My stylist, by the way, always used to be able to squeeze me in within the week. That’s one of the perks of going to the same person for years and years. But now she’s only working half-time, and when I called for an appointment, they were happy to give me one… in three weeks.
I waited. And waited. And applied handfuls of product to my unruly mop and tried to tame it while we waited. And then today the day finally arrived!
The haircut itself was uneventful; we discussed the problem areas (“Seriously? I mean, ALL OF IT!”), the goal (“Something less stupid-looking, I think”), and how I really need to come in to have my color touched up (“Just cut my damn hair, woman”). I’m maybe one or two cuts away from what will hopefully be a legitimate hairstyle and not just some waystation between here and there, but she did a nice job shaping it up for me.
No, the interesting part was how my stylist dried my hair. She, like most stylists, seems to take great joy in arranging my hair in some massive poofy configuration that I would never in a million years voluntarily sport.
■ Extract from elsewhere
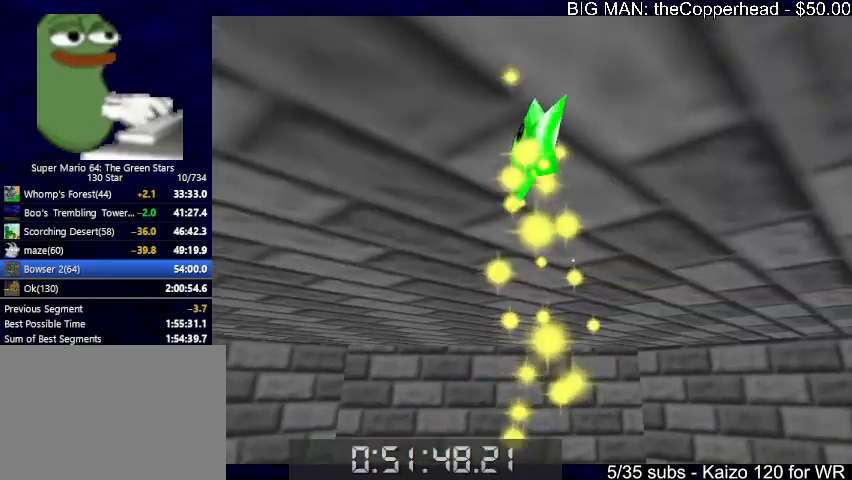
{"keys": [], "events": []}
When I commented on how HUGE it seemed like she was making it, she pretended not hear me over the hairdryer. Finally, with a giggle, she said, “Oh, you’re moving to GEORGIA? I thought you said TEXAS!”
As soon as she removed the cape, I sort of patted it down all around to ensure that I could fit through the doorway on my way out. I paid and went on my way.
Of course, taking the time out for my haircut meant that I had plenty of work to do once I got home, and I was mired in it when the school called and requested the honor of my presence. I ended up running out to deal with the latest crisis (so much fun! remind me to tell you about it when I’m sober again, which at the current pace of life should be… 2015!) and completely forgetting about my hair.
In fact, I forgot that when the stylist uses twelve kinds of goop and fluffs me up into a giant mushroom and I run my hands through it to smush it back down, it’s rather like punching down a nice fluffy pillow; a few minutes later, it’s all huge again. Hours after we’d returned from school, I glimpsed my hair in the mirror.
My gigantic, fluffed-up hair.
I had taken this hair down to my children’s school and sat in a miniature chair and had a serious discussion with the vice principal, and the whole time she was probably thinking, “Well no WONDER her kids can’t behave. Clearly she spends every waking minute teasing her hair within an inch of its life rather than putting any effort into raising these hellions.”
Tomorrow my hair will be normal again. But my children will still require reform school.
Wait, what was my point here, again?